▶ [Work to do]: Reproduce the entire passage on sedevacantist bishop lineages word for word.

Bishop Alfredo Méndez-Gonzalez (consecrated in 1960), former Bishop of Arecibo, Puerto Rico, though not a sedevacantist, at least not a public one, associated himself with sedevacantist priests and consecrated a bishop for them.

Thục line bishops
The "Thục line" bishops designates bishops who derive their episcopacy from Archbishop Thục or from bishops of Thục's lineage. Many bishops in the "Thục line" are part of the non-sedevacantist Palmarian Catholic Church; this is due to Thục having consecrated Bishop Clemente Domínguez y Gómez, future head of the Palmarian Church, and the very numerous episcopal consecrations within this organization.

On 7 May 1981, Thục consecrated the sedeprivationist French priest Michel-Louis Guérard des Lauriers as a bishop. Des Lauriers was a French Dominican theologian and a papal advisor.

On 17 October 1981, Thục consecrated the sedevacantist Mexican priests Moisés Carmona and Adolfo Zamora as bishops. Carmona and Zamora had been sedevacantist leaders and propagators in Mexico for many years, and were among the priests who formed the Tridentine Catholic Union.

The Vatican declared Thục ipso facto excommunicated for these consecrations and for his declaration of sedevacantism.

There are many sedevacantist bishops today whose episcopal lineages descend from Archbishop Thuc, either or both through Bishop Guerard des Lauriers and Bishop Moises Carmona.

Méndez-line bishops
On 19 October 1993, in Carlsbad, California, United States, Bishop Méndez-Gonzalez consecrated the sedevacantist Clarence Kelly of the Society of Saint Pius V (SSPV) to the episcopacy. By Méndez's wish, the consecration was kept secret until his death in 1995.

▶ [Given material]:
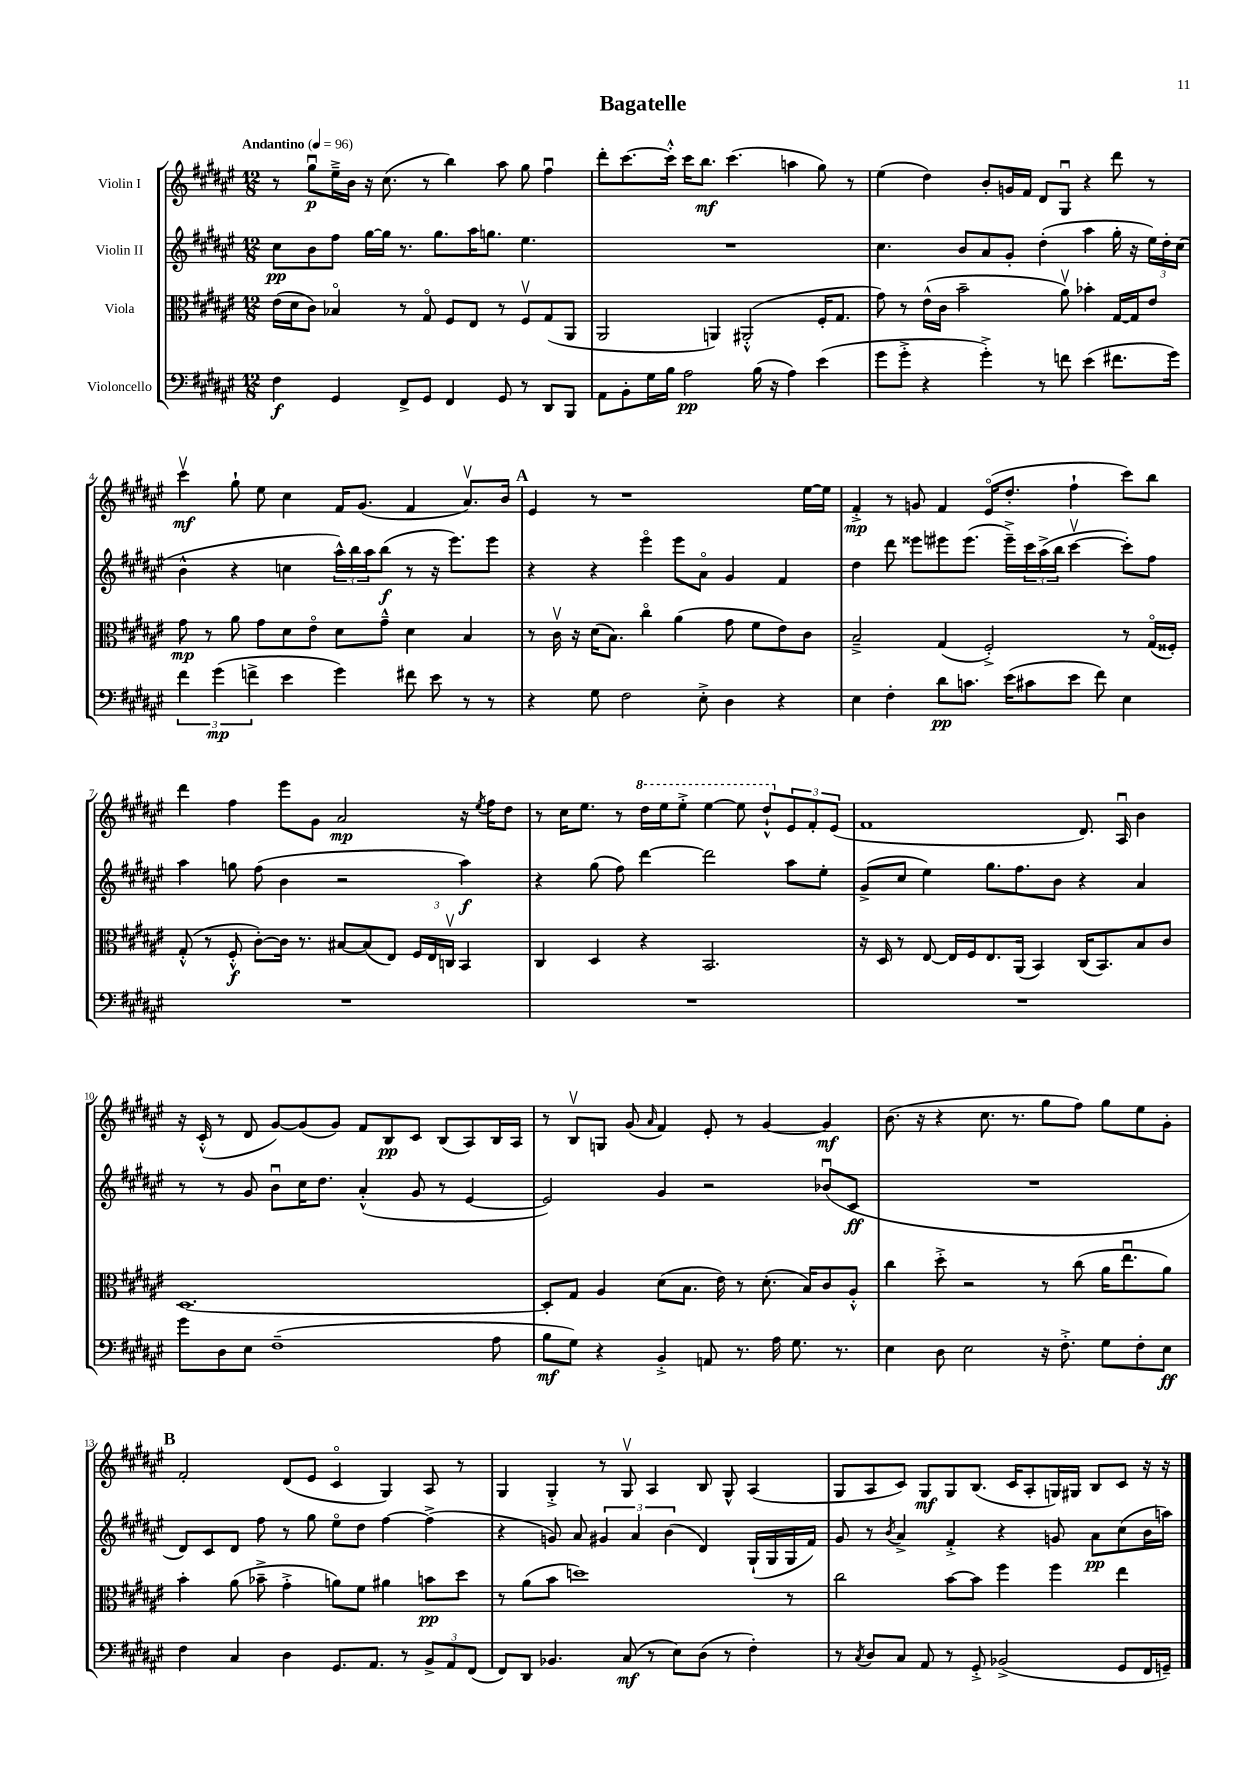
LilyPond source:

▶ [Solution to the problem]:
Bishop Alfredo Méndez-Gonzalez (consecrated in 1960), former Bishop of Arecibo, Puerto Rico, though not a sedevacantist, at least not a public one, associated himself with sedevacantist priests and consecrated a bishop for them.

Thục line bishops
The "Thục line" bishops designates bishops who derive their episcopacy from Archbishop Thục or from bishops of Thục's lineage. Many bishops in the "Thục line" are part of the non-sedevacantist Palmarian Catholic Church; this is due to Thục having consecrated Bishop Clemente Domínguez y Gómez, future head of the Palmarian Church, and the very numerous episcopal consecrations within this organization.

On 7 May 1981, Thục consecrated the sedeprivationist French priest Michel-Louis Guérard des Lauriers as a bishop. Des Lauriers was a French Dominican theologian and a papal advisor.

On 17 October 1981, Thục consecrated the sedevacantist Mexican priests Moisés Carmona and Adolfo Zamora as bishops. Carmona and Zamora had been sedevacantist leaders and propagators in Mexico for many years, and were among the priests who formed the Tridentine Catholic Union.

The Vatican declared Thục ipso facto excommunicated for these consecrations and for his declaration of sedevacantism.

There are many sedevacantist bishops today whose episcopal lineages descend from Archbishop Thuc, either or both through Bishop Guerard des Lauriers and Bishop Moises Carmona.

Méndez-line bishops
On 19 October 1993, in Carlsbad, California, United States, Bishop Méndez-Gonzalez consecrated the sedevacantist Clarence Kelly of the Society of Saint Pius V (SSPV) to the episcopacy. By Méndez's wish, the consecration was kept secret until his death in 1995.